• Task description:
Quote the records below in full, exactly as given, with the images taken out.

• Material for this exercise:
──────────

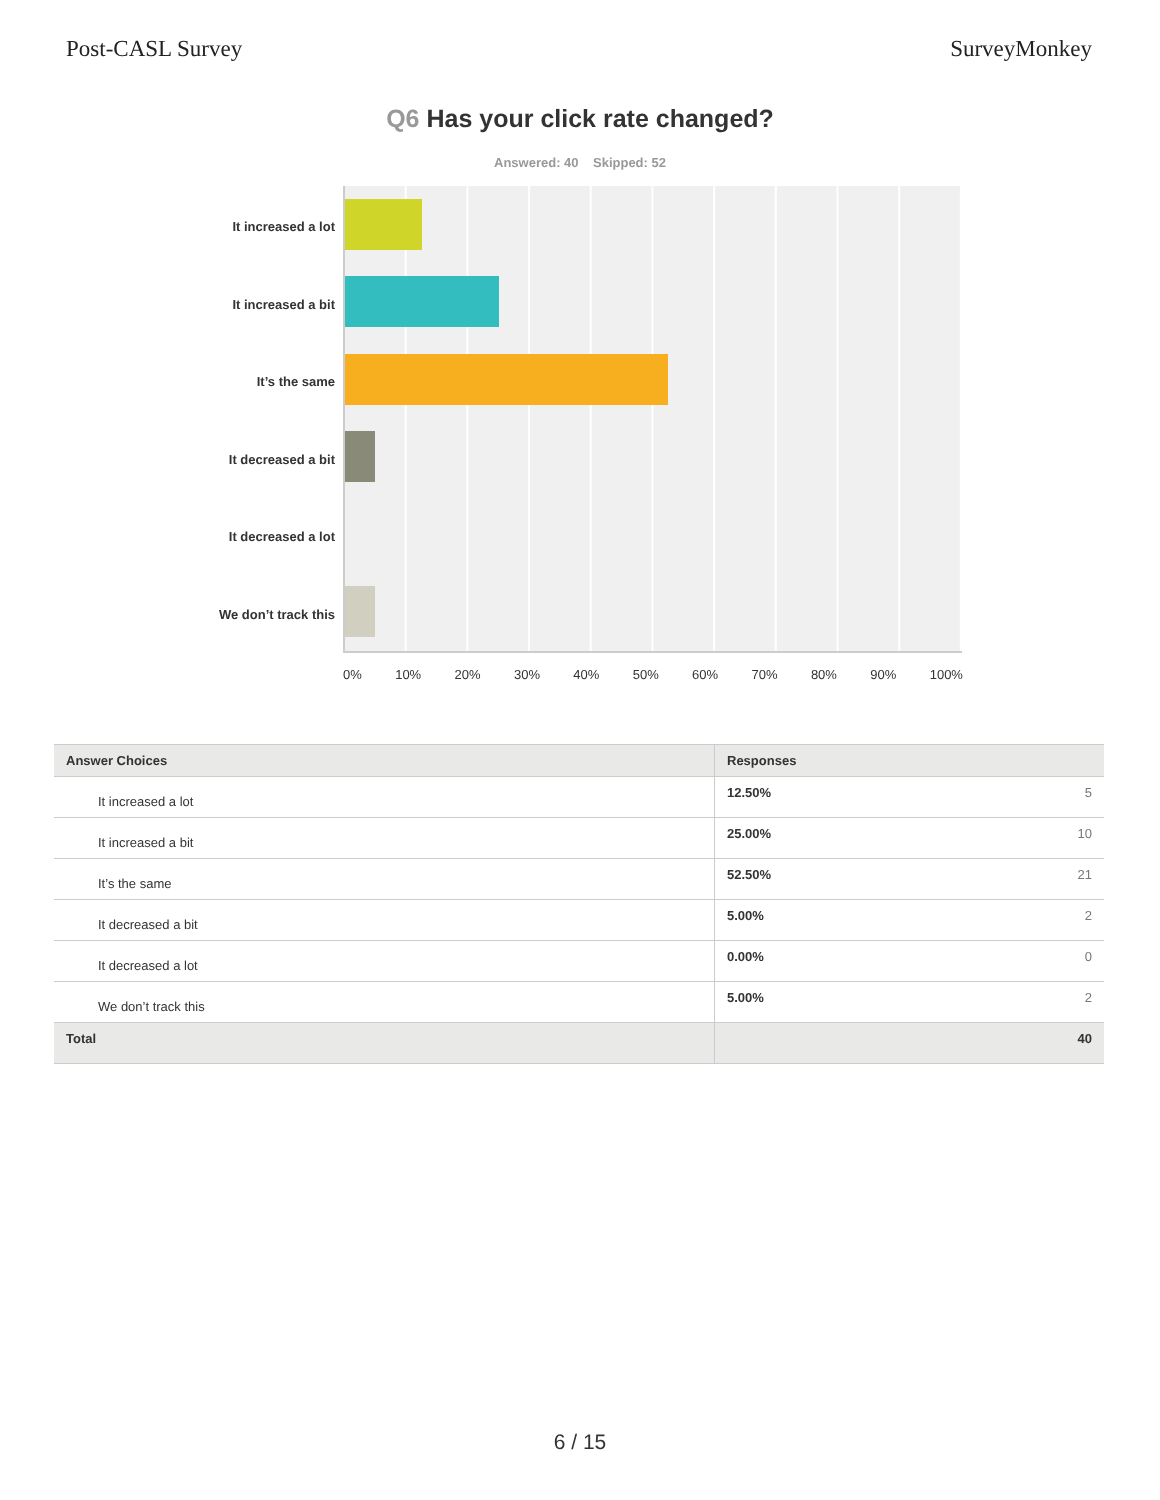Post-CASL Survey SurveyMonkey
Q6 Has your click rate changed?
Answered: 40 Skipped: 52
It increased a lot
It increased a bit
It’s the same
It decreased a bit
It decreased a lot
We don’t track this
0% 10% 20% 30% 40% 50% 60% 70% 80% 90% 100%
| Answer Choices | Responses | |
| --- | --- | --- |
| It increased a lot | 12.50% | 5 |
| It increased a bit | 25.00% | 10 |
| It’s the same | 52.50% | 21 |
| It decreased a bit | 5.00% | 2 |
| It decreased a lot | 0.00% | 0 |
| We don’t track this | 5.00% | 2 |
| Total | | 40 |
6 / 15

──────────

• Answer space:
Post-CASL Survey SurveyMonkey
Q6 Has your click rate changed?
Answered: 40 Skipped: 52
It increased a lot
It increased a bit
It’s the same
It decreased a bit
It decreased a lot
We don’t track this
0% 10% 20% 30% 40% 50% 60% 70% 80% 90% 100%
| Answer Choices | Responses | |
| --- | --- | --- |
| It increased a lot | 12.50% | 5 |
| It increased a bit | 25.00% | 10 |
| It’s the same | 52.50% | 21 |
| It decreased a bit | 5.00% | 2 |
| It decreased a lot | 0.00% | 0 |
| We don’t track this | 5.00% | 2 |
| Total | | 40 |
6 / 15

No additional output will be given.